Innymi słowy przedmioty które z bliżej niejasnych powodów chcielibyśmy mieć stale pod ręką, szczególnie drobiazgi którym kontakt z kotem i grawitacją definitywnie może zaszkodzić.
Zasada jak powyżej. PO pierwsze: odcinać dostęp. Szafki, pudełka, szklane drzwiczki będą cudownym rozwiązaniem problemu do czasu aż kot nie dojdzie do wniosku, że umie je otwierać (patrz hasło "otwierające się drzwi") albo nie dojdzie do wniosku, że może zrzucić wszystko kompleksowo. Badania wykazują, że o ile zrzucanie Małych Leżących to działanie celowe o tyle zrzucanie tych większych to działanie niezależne od woli kota... taki wypadek przy brykaniu.
Po drugie... odciągnięcie uwagi kota. Rzućmy mu coś do zabawy/zjedzenia kiedy będzie próbował po raz setny zrzucić nasz ukochany smartfon. Może zapomni że chciał ;) Może nawet zmieni zainteresowania?
Karanie może przynieść tylko negatywne rezultaty dla naszej relacji, albo sprawić że kot nigdy przenigdy nie zrzuci nic ze stołu.. dopóki wie że na niego patrzymy.

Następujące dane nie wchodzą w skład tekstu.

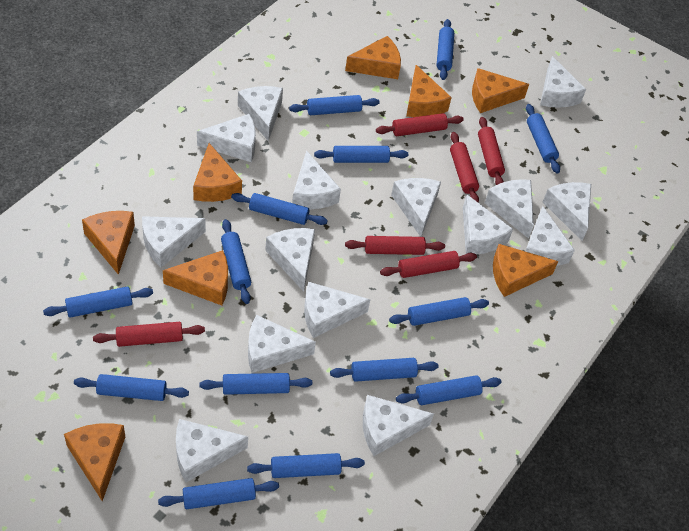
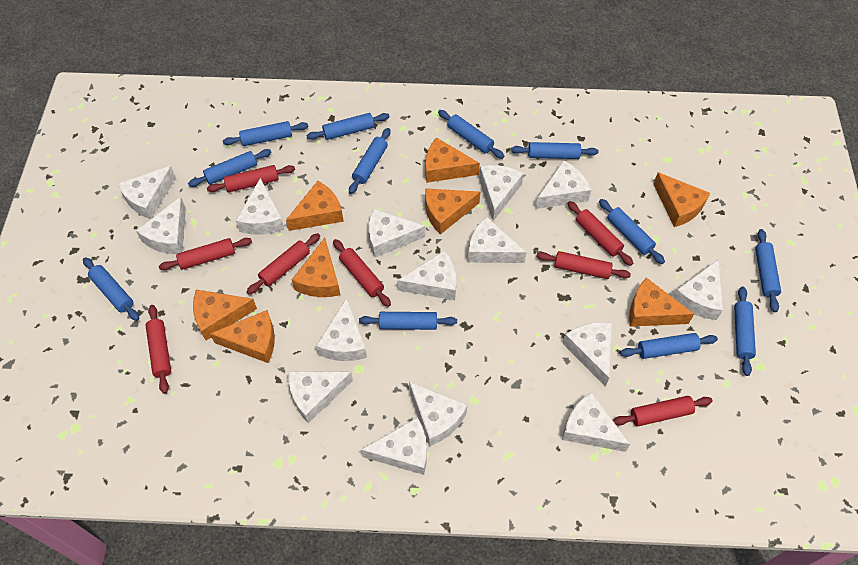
blue rolling pin: [43,287,153,318] [74,374,189,401] [158,478,279,509] [200,373,312,395] [221,219,251,304] [231,193,328,225] [247,453,365,478] [289,95,379,115] [314,146,408,163] [330,358,438,382] [389,297,489,326] [396,375,501,405] [437,19,454,80] [526,104,560,174] = 14 -> [83,257,139,321] [188,149,272,187] [223,121,309,146] [307,113,390,140] [349,128,391,194] [359,312,457,330] [438,110,504,159] [511,142,598,159] [599,199,665,264] [620,333,718,359] [734,286,756,376] [755,229,781,312] = 12
red rolling pin: [93,322,205,347] [345,236,445,255] [376,113,464,136] [380,251,477,278] [450,132,479,203] [478,117,505,185] = 6 -> [145,305,171,394] [159,238,252,270] [207,165,295,192] [246,233,320,294] [333,239,391,307] [536,251,631,279] [567,201,633,266] [613,396,713,426] = 8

Podsumowując: żyjąc pod jednym dachem z kotem uczymy się sztuki kompromisu. Z reguły ten kompromis oznacza, że uznajemy za własne pomysły naszego kota.
Na nic zdadzą się krzyki, rozmyślne kary - wyjdziemy w kocich oczach na niestabilnych psychicznie wariatów którym w najlepszym wypadku najlepiej zejść na jakiś czas z oczu aż im przejdzie, w najgorszym za wszelką cenę unikać kontaktu a próbę karać gryzieniem i wściekłym drapaniem.

 Powyższy pseudoporadnik ma zastosowanie pomocnicze, opisane w nim zachowania kotów mogą i odbiegają od powszechnie uznawanych kocich standardów... o ile w ogóle coś takiego jak standardy istnieje w przypadku kotów. Spostrzeżenia autora zastosuj w domu na swoim kocie tylko na włąsną odpowiedzialność.

2 komentarze:

  1. Najwyraźniej blog ma już swoich czytelników :)

    Pozdrawiamy, nowa rodzina Arweny i Albercika.

    OdpowiedzUsuń
  2. Przeceniasz siostrę, czytam ale żeby 200 razy to przesada ;)
    Pozdrowienia dla diabełków od kociej królewny, która dzisiaj postanowiła zdobyć K2 czyli ostatnią półkę na regale.